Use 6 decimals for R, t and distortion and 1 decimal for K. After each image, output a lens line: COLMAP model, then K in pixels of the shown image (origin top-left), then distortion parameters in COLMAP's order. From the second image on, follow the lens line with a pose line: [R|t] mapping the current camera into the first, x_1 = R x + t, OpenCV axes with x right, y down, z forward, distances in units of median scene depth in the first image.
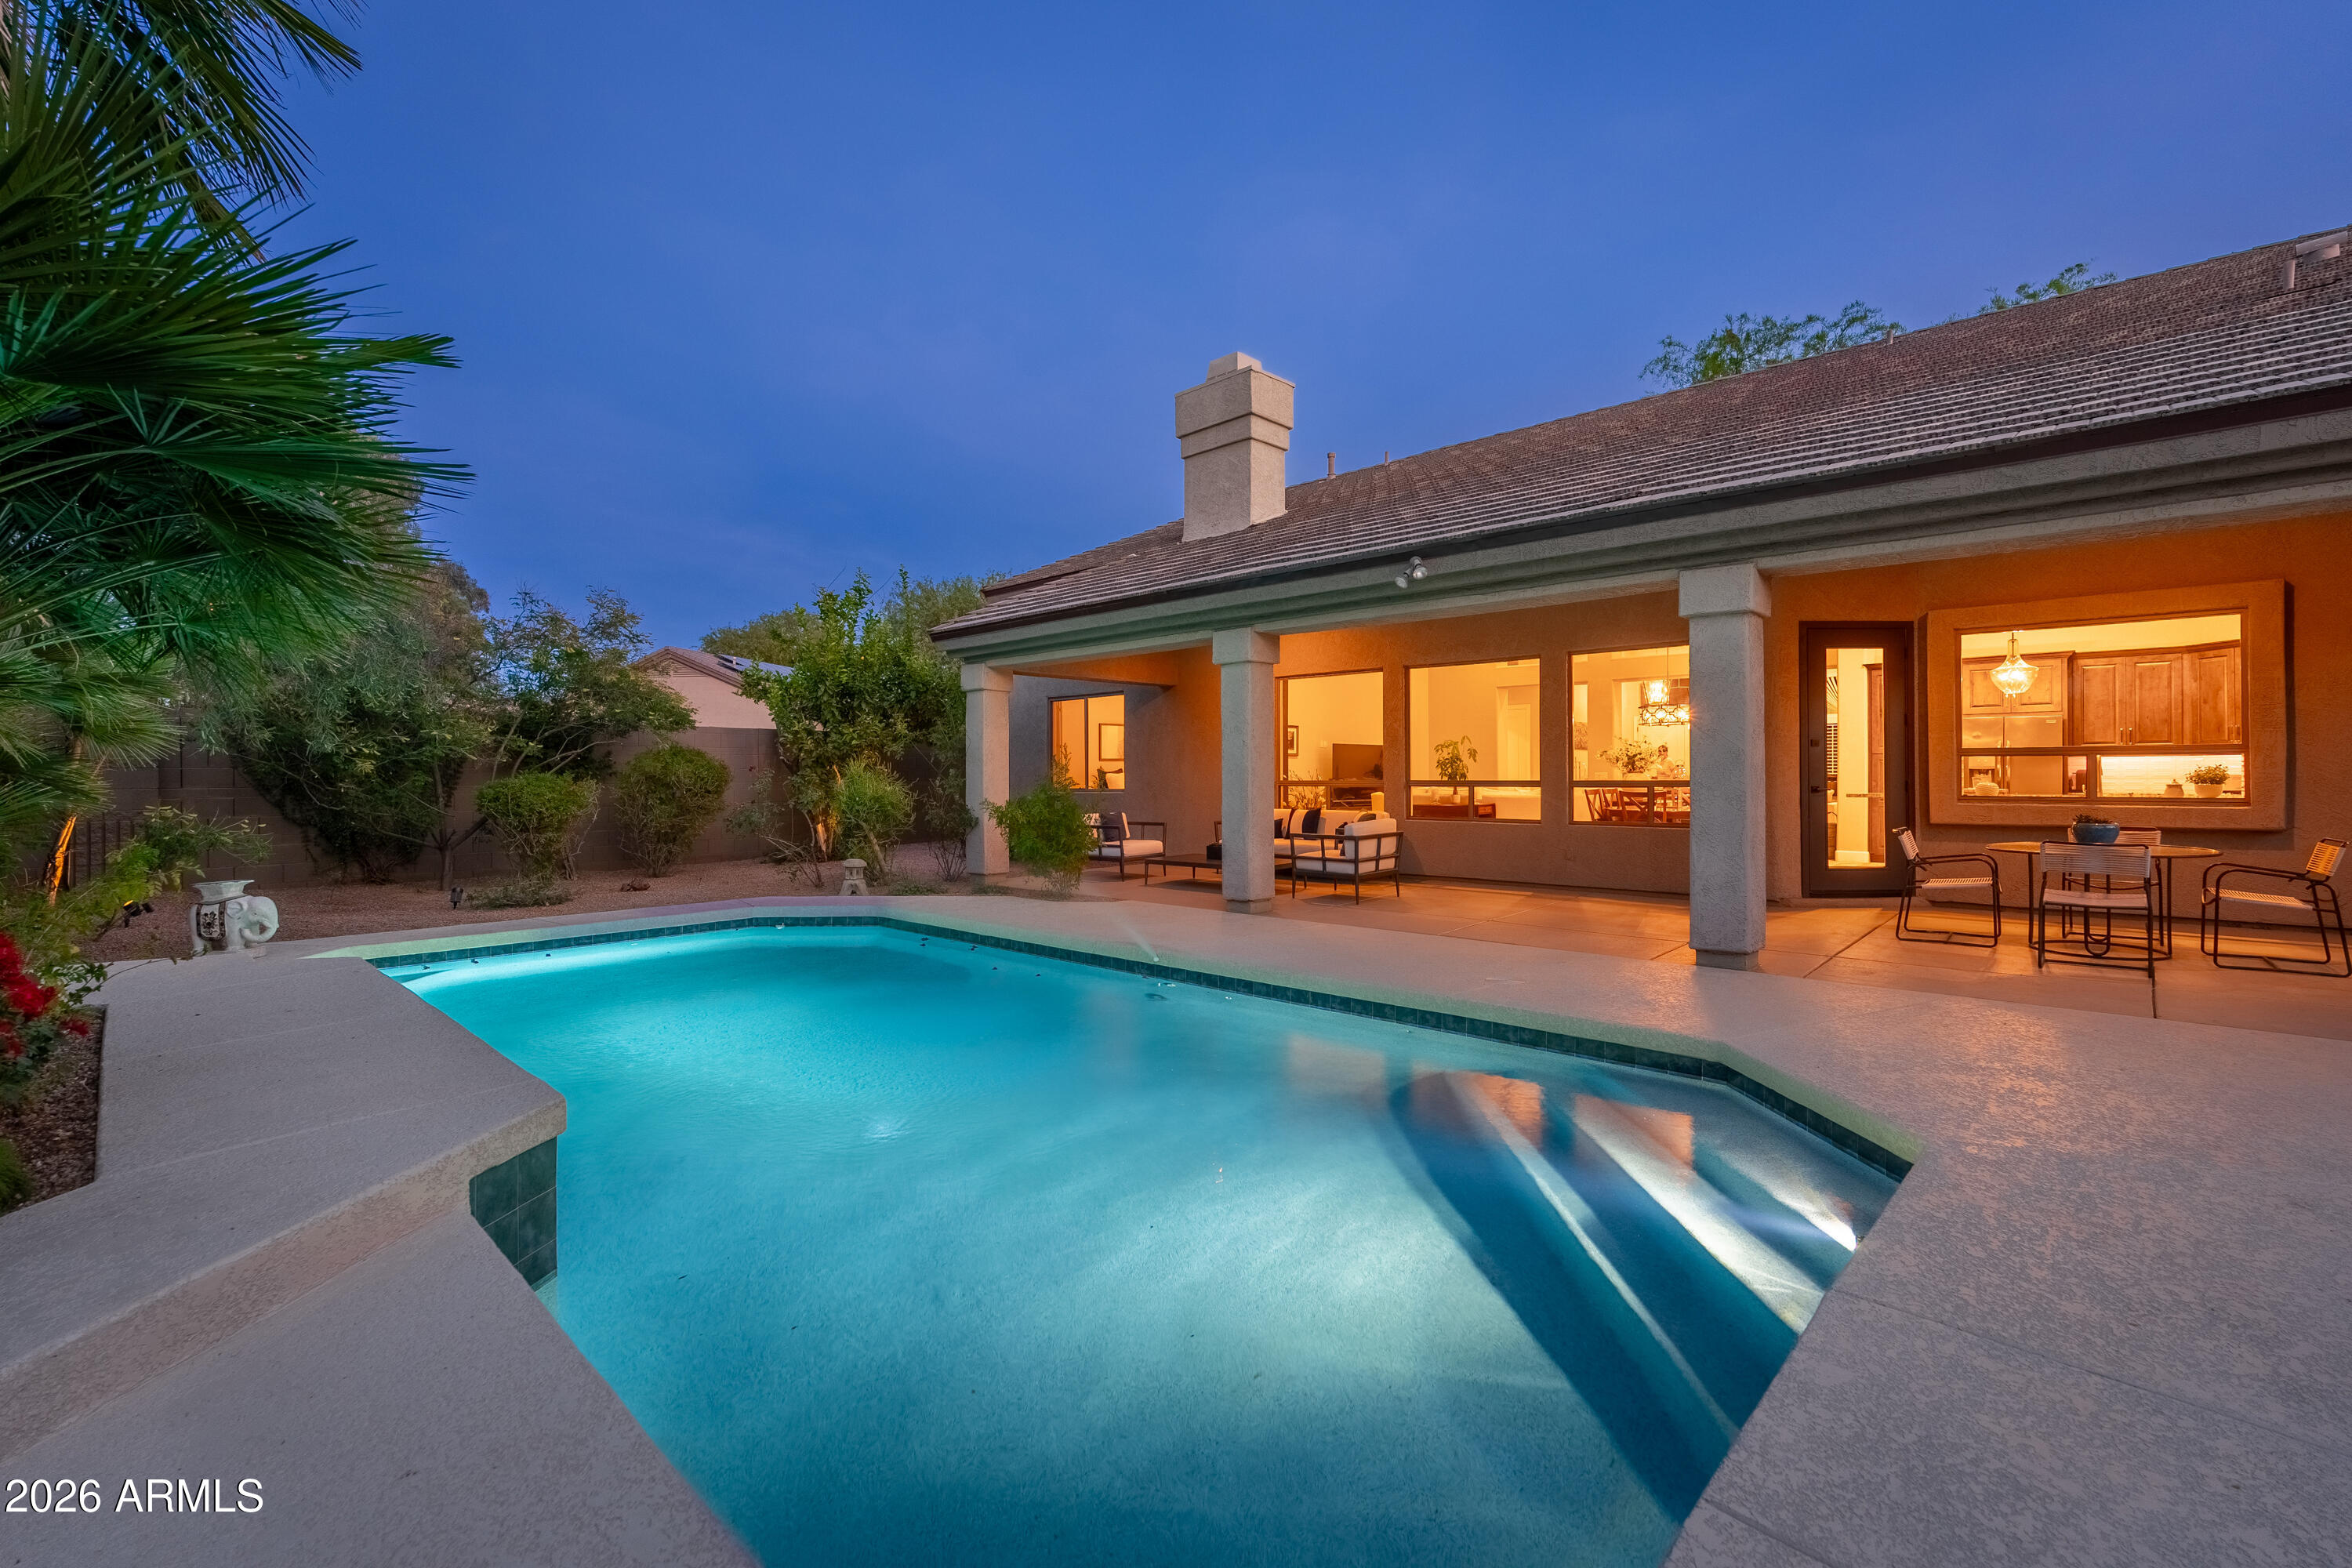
lens RADIAL K [[1058.7, 0, 1164.1], [0, 1058.7, 783.5], [0, 0, 1]] dist [-0.002358, -0.000519]
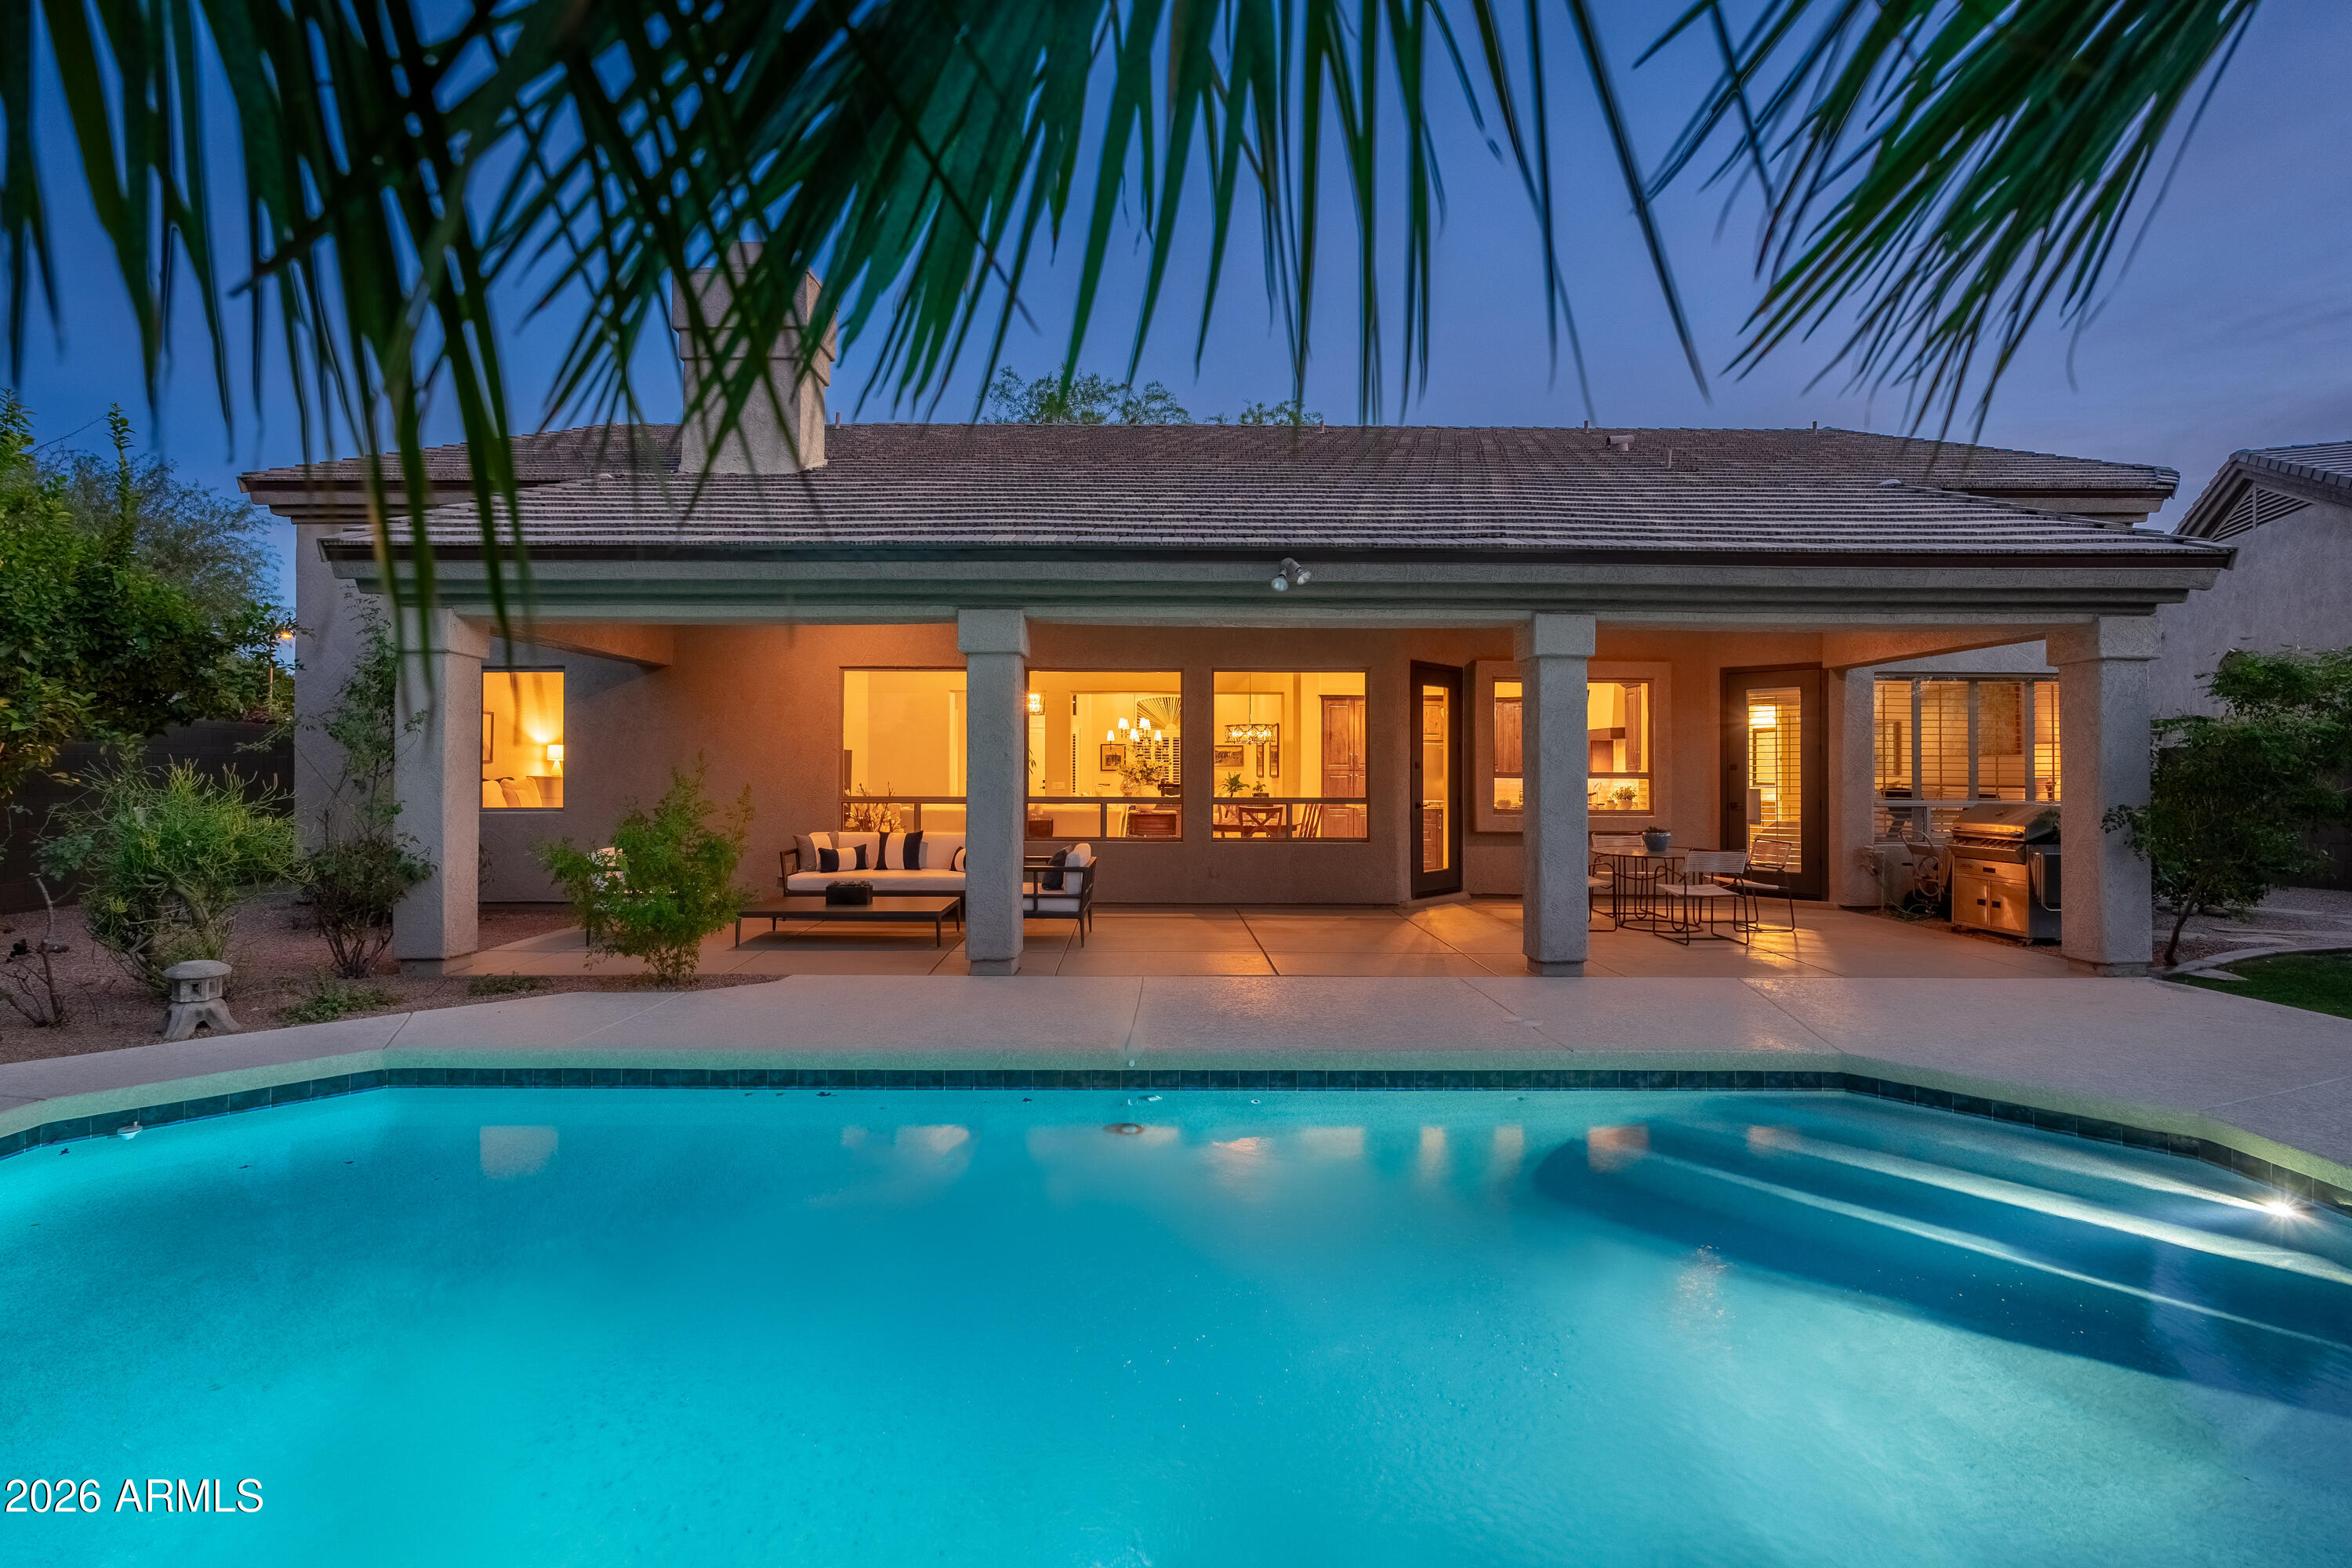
lens RADIAL K [[1058.7, 0, 1168.2], [0, 1058.7, 766.4], [0, 0, 1]] dist [-0.002358, -0.000519]
pose [[0.703226, 0.012989, 0.710848, -0.372626], [-0.002466, 0.999872, -0.015830, -0.018215], [-0.710962, 0.009379, 0.703168, 0.349670]]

* Work instruction:
Line by line, output the material above exactly, passing over the pictures.

* Answer:
Use 6 decimals for R, t and distortion and 1 decimal for K. After each image, output a lens line: COLMAP model, then K in pixels of the shown image (origin top-left), then distortion parameters in COLMAP's order. From the second image on, follow the lens line with a pose line: [R|t] mapping the current camera into the first, x_1 = R x + t, OpenCV axes with x right, y down, z forward, distances in units of median scene depth in the first image.
lens RADIAL K [[1058.7, 0, 1164.1], [0, 1058.7, 783.5], [0, 0, 1]] dist [-0.002358, -0.000519]
lens RADIAL K [[1058.7, 0, 1168.2], [0, 1058.7, 766.4], [0, 0, 1]] dist [-0.002358, -0.000519]
pose [[0.703226, 0.012989, 0.710848, -0.372626], [-0.002466, 0.999872, -0.015830, -0.018215], [-0.710962, 0.009379, 0.703168, 0.349670]]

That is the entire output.